• **Exercise**
For each line below, write it out exactly as it appears.

Records drawn from a dataset
+ + + + + + +

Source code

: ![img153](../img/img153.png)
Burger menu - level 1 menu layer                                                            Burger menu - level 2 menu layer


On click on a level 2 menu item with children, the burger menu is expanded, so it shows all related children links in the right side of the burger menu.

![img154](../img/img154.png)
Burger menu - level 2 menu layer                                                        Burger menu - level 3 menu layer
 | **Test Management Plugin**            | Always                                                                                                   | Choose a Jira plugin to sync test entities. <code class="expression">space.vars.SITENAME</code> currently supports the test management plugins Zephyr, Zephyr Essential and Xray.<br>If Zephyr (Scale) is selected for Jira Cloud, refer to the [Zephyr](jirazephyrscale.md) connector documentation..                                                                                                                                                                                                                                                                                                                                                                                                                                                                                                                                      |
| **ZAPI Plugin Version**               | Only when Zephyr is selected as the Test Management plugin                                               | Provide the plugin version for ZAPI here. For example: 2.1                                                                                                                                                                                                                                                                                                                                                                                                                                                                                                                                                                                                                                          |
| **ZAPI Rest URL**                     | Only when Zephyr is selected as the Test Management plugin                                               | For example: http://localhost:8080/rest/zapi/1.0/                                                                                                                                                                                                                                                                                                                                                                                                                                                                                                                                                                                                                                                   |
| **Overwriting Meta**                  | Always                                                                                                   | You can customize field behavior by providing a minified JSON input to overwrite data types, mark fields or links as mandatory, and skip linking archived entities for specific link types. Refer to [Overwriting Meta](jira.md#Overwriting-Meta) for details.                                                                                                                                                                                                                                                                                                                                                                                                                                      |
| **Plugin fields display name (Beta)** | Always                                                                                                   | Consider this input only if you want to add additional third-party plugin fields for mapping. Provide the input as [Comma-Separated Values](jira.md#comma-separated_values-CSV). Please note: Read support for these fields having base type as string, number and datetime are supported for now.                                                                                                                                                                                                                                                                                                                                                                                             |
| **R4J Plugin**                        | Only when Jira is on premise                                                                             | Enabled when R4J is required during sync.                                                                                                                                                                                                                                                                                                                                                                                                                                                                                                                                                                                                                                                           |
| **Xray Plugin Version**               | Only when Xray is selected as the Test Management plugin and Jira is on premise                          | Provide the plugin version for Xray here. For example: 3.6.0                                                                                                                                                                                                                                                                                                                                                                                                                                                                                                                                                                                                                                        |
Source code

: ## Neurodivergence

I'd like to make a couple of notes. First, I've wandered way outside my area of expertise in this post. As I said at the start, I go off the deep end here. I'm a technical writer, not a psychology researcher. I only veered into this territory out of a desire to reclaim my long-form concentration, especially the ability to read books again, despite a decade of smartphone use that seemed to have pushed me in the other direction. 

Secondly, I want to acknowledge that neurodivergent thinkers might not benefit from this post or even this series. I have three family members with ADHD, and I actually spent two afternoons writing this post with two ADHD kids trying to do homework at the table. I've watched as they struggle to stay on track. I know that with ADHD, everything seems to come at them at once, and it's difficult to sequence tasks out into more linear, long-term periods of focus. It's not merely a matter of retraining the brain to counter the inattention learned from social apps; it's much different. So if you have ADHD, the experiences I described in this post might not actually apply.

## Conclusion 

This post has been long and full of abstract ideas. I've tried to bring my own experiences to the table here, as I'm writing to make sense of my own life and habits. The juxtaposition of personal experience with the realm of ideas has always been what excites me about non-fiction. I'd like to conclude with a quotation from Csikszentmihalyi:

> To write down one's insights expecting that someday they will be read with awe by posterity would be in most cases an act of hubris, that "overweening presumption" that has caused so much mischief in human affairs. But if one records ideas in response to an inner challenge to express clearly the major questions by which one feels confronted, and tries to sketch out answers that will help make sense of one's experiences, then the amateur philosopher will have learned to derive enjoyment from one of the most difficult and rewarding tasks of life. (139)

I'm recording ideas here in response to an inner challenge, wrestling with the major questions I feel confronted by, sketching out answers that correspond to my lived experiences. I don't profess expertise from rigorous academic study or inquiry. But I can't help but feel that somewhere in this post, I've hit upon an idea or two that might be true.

+ + + + + + +

• **Output of the task**
Source code

: ![img153](../img/img153.png)
Burger menu - level 1 menu layer                                                            Burger menu - level 2 menu layer


On click on a level 2 menu item with children, the burger menu is expanded, so it shows all related children links in the right side of the burger menu.

![img154](../img/img154.png)
Burger menu - level 2 menu layer                                                        Burger menu - level 3 menu layer
 | **Test Management Plugin**            | Always                                                                                                   | Choose a Jira plugin to sync test entities. <code class="expression">space.vars.SITENAME</code> currently supports the test management plugins Zephyr, Zephyr Essential and Xray.<br>If Zephyr (Scale) is selected for Jira Cloud, refer to the [Zephyr](jirazephyrscale.md) connector documentation..                                                                                                                                                                                                                                                                                                                                                                                                                                                                                                                                      |
| **ZAPI Plugin Version**               | Only when Zephyr is selected as the Test Management plugin                                               | Provide the plugin version for ZAPI here. For example: 2.1                                                                                                                                                                                                                                                                                                                                                                                                                                                                                                                                                                                                                                          |
| **ZAPI Rest URL**                     | Only when Zephyr is selected as the Test Management plugin                                               | For example: http://localhost:8080/rest/zapi/1.0/                                                                                                                                                                                                                                                                                                                                                                                                                                                                                                                                                                                                                                                   |
| **Overwriting Meta**                  | Always                                                                                                   | You can customize field behavior by providing a minified JSON input to overwrite data types, mark fields or links as mandatory, and skip linking archived entities for specific link types. Refer to [Overwriting Meta](jira.md#Overwriting-Meta) for details.                                                                                                                                                                                                                                                                                                                                                                                                                                      |
| **Plugin fields display name (Beta)** | Always                                                                                                   | Consider this input only if you want to add additional third-party plugin fields for mapping. Provide the input as [Comma-Separated Values](jira.md#comma-separated_values-CSV). Please note: Read support for these fields having base type as string, number and datetime are supported for now.                                                                                                                                                                                                                                                                                                                                                                                             |
| **R4J Plugin**                        | Only when Jira is on premise                                                                             | Enabled when R4J is required during sync.                                                                                                                                                                                                                                                                                                                                                                                                                                                                                                                                                                                                                                                           |
| **Xray Plugin Version**               | Only when Xray is selected as the Test Management plugin and Jira is on premise                          | Provide the plugin version for Xray here. For example: 3.6.0                                                                                                                                                                                                                                                                                                                                                                                                                                                                                                                                                                                                                                        |
Source code

: ## Neurodivergence

I'd like to make a couple of notes. First, I've wandered way outside my area of expertise in this post. As I said at the start, I go off the deep end here. I'm a technical writer, not a psychology researcher. I only veered into this territory out of a desire to reclaim my long-form concentration, especially the ability to read books again, despite a decade of smartphone use that seemed to have pushed me in the other direction. 

Secondly, I want to acknowledge that neurodivergent thinkers might not benefit from this post or even this series. I have three family members with ADHD, and I actually spent two afternoons writing this post with two ADHD kids trying to do homework at the table. I've watched as they struggle to stay on track. I know that with ADHD, everything seems to come at them at once, and it's difficult to sequence tasks out into more linear, long-term periods of focus. It's not merely a matter of retraining the brain to counter the inattention learned from social apps; it's much different. So if you have ADHD, the experiences I described in this post might not actually apply.

## Conclusion 

This post has been long and full of abstract ideas. I've tried to bring my own experiences to the table here, as I'm writing to make sense of my own life and habits. The juxtaposition of personal experience with the realm of ideas has always been what excites me about non-fiction. I'd like to conclude with a quotation from Csikszentmihalyi:

> To write down one's insights expecting that someday they will be read with awe by posterity would be in most cases an act of hubris, that "overweening presumption" that has caused so much mischief in human affairs. But if one records ideas in response to an inner challenge to express clearly the major questions by which one feels confronted, and tries to sketch out answers that will help make sense of one's experiences, then the amateur philosopher will have learned to derive enjoyment from one of the most difficult and rewarding tasks of life. (139)

I'm recording ideas here in response to an inner challenge, wrestling with the major questions I feel confronted by, sketching out answers that correspond to my lived experiences. I don't profess expertise from rigorous academic study or inquiry. But I can't help but feel that somewhere in this post, I've hit upon an idea or two that might be true.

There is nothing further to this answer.